** Excerpted records follows **

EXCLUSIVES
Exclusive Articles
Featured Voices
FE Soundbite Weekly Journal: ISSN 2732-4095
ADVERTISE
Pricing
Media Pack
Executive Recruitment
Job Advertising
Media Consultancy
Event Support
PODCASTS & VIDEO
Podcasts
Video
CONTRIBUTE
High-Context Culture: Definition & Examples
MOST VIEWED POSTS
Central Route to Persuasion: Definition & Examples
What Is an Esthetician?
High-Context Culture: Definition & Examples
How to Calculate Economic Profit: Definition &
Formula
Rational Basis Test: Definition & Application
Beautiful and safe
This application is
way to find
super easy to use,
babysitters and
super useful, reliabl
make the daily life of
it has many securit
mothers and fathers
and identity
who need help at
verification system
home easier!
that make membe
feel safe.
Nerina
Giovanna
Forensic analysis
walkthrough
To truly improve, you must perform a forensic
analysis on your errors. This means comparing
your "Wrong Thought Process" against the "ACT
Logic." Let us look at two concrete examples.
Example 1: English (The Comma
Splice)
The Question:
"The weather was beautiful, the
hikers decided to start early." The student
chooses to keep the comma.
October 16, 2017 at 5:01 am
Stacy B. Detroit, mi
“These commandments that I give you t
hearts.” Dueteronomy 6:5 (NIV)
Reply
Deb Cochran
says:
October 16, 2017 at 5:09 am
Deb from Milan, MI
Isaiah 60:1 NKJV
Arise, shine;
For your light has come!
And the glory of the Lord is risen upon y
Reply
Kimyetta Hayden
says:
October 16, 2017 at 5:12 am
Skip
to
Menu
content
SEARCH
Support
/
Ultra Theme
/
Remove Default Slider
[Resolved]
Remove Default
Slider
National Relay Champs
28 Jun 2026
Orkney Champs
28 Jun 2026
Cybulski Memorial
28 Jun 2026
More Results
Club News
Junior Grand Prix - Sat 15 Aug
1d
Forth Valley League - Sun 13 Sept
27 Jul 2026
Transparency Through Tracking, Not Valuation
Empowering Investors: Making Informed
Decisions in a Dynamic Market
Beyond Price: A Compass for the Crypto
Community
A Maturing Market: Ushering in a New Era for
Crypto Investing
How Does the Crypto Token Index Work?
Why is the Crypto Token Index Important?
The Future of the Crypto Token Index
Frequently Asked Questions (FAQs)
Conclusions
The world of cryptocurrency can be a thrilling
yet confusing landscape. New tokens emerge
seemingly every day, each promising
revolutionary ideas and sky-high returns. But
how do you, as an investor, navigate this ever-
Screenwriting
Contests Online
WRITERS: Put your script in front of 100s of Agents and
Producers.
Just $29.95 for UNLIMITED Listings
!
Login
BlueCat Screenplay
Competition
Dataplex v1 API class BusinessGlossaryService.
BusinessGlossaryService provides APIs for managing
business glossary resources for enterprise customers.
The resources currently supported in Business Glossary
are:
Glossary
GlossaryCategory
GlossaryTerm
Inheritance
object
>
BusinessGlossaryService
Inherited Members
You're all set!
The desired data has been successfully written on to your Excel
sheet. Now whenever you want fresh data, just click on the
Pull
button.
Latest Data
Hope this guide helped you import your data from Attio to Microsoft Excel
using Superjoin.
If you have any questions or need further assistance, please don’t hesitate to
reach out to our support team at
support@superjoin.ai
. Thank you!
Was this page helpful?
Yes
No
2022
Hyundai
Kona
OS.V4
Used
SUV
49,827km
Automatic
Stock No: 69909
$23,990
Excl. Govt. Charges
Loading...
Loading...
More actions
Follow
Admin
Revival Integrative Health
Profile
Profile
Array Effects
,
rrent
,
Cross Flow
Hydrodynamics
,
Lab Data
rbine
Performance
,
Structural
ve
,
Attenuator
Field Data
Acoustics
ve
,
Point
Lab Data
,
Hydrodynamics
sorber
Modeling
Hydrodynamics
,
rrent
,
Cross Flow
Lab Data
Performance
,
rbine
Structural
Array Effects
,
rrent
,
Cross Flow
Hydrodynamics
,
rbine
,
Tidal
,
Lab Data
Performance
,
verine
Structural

** End of Excerpted records **

### [Required action]
Please render all of the data above as a numbered list with one line per item, leaving out any blank lines.

### [Reply to the task]
1. EXCLUSIVES
2. Exclusive Articles
3. Featured Voices
4. FE Soundbite Weekly Journal: ISSN 2732-4095
5. ADVERTISE
6. Pricing
7. Media Pack
8. Executive Recruitment
9. Job Advertising
10. Media Consultancy
11. Event Support
12. PODCASTS & VIDEO
13. Podcasts
14. Video
15. CONTRIBUTE
16. High-Context Culture: Definition & Examples
17. MOST VIEWED POSTS
18. Central Route to Persuasion: Definition & Examples
19. What Is an Esthetician?
20. High-Context Culture: Definition & Examples
21. How to Calculate Economic Profit: Definition &
22. Formula
23. Rational Basis Test: Definition & Application
24. Beautiful and safe
25. This application is
26. way to find
27. super easy to use,
28. babysitters and
29. super useful, reliabl
30. make the daily life of
31. it has many securit
32. mothers and fathers
33. and identity
34. who need help at
35. verification system
36. home easier!
37. that make membe
38. feel safe.
39. Nerina
40. Giovanna
41. Forensic analysis
42. walkthrough
43. To truly improve, you must perform a forensic
44. analysis on your errors. This means comparing
45. your "Wrong Thought Process" against the "ACT
46. Logic." Let us look at two concrete examples.
47. Example 1: English (The Comma
48. Splice)
49. The Question:
50. "The weather was beautiful, the
51. hikers decided to start early." The student
52. chooses to keep the comma.
53. October 16, 2017 at 5:01 am
54. Stacy B. Detroit, mi
55. “These commandments that I give you t
56. hearts.” Dueteronomy 6:5 (NIV)
57. Reply
58. Deb Cochran
59. says:
60. October 16, 2017 at 5:09 am
61. Deb from Milan, MI
62. Isaiah 60:1 NKJV
63. Arise, shine;
64. For your light has come!
65. And the glory of the Lord is risen upon y
66. Reply
67. Kimyetta Hayden
68. says:
69. October 16, 2017 at 5:12 am
70. Skip
71. to
72. Menu
73. content
74. SEARCH
75. Support
76. /
77. Ultra Theme
78. /
79. Remove Default Slider
80. [Resolved]
81. Remove Default
82. Slider
83. National Relay Champs
84. 28 Jun 2026
85. Orkney Champs
86. 28 Jun 2026
87. Cybulski Memorial
88. 28 Jun 2026
89. More Results
90. Club News
91. Junior Grand Prix - Sat 15 Aug
92. 1d
93. Forth Valley League - Sun 13 Sept
94. 27 Jul 2026
95. Transparency Through Tracking, Not Valuation
96. Empowering Investors: Making Informed
97. Decisions in a Dynamic Market
98. Beyond Price: A Compass for the Crypto
99. Community
100. A Maturing Market: Ushering in a New Era for
101. Crypto Investing
102. How Does the Crypto Token Index Work?
103. Why is the Crypto Token Index Important?
104. The Future of the Crypto Token Index
105. Frequently Asked Questions (FAQs)
106. Conclusions
107. The world of cryptocurrency can be a thrilling
108. yet confusing landscape. New tokens emerge
109. seemingly every day, each promising
110. revolutionary ideas and sky-high returns. But
111. how do you, as an investor, navigate this ever-
112. Screenwriting
113. Contests Online
114. WRITERS: Put your script in front of 100s of Agents and
115. Producers.
116. Just $29.95 for UNLIMITED Listings
117. !
118. Login
119. BlueCat Screenplay
120. Competition
121. Dataplex v1 API class BusinessGlossaryService.
122. BusinessGlossaryService provides APIs for managing
123. business glossary resources for enterprise customers.
124. The resources currently supported in Business Glossary
125. are:
126. Glossary
127. GlossaryCategory
128. GlossaryTerm
129. Inheritance
130. object
131. >
132. BusinessGlossaryService
133. Inherited Members
134. You're all set!
135. The desired data has been successfully written on to your Excel
136. sheet. Now whenever you want fresh data, just click on the
137. Pull
138. button.
139. Latest Data
140. Hope this guide helped you import your data from Attio to Microsoft Excel
141. using Superjoin.
142. If you have any questions or need further assistance, please don’t hesitate to
143. reach out to our support team at
144. support@superjoin.ai
145. . Thank you!
146. Was this page helpful?
147. Yes
148. No
149. 2022
150. Hyundai
151. Kona
152. OS.V4
153. Used
154. SUV
155. 49,827km
156. Automatic
157. Stock No: 69909
158. $23,990
159. Excl. Govt. Charges
160. Loading...
161. Loading...
162. More actions
163. Follow
164. Admin
165. Revival Integrative Health
166. Profile
167. Profile
168. Array Effects
169. ,
170. rrent
171. ,
172. Cross Flow
173. Hydrodynamics
174. ,
175. Lab Data
176. rbine
177. Performance
178. ,
179. Structural
180. ve
181. ,
182. Attenuator
183. Field Data
184. Acoustics
185. ve
186. ,
187. Point
188. Lab Data
189. ,
190. Hydrodynamics
191. sorber
192. Modeling
193. Hydrodynamics
194. ,
195. rrent
196. ,
197. Cross Flow
198. Lab Data
199. Performance
200. ,
201. rbine
202. Structural
203. Array Effects
204. ,
205. rrent
206. ,
207. Cross Flow
208. Hydrodynamics
209. ,
210. rbine
211. ,
212. Tidal
213. ,
214. Lab Data
215. Performance
216. ,
217. verine
218. Structural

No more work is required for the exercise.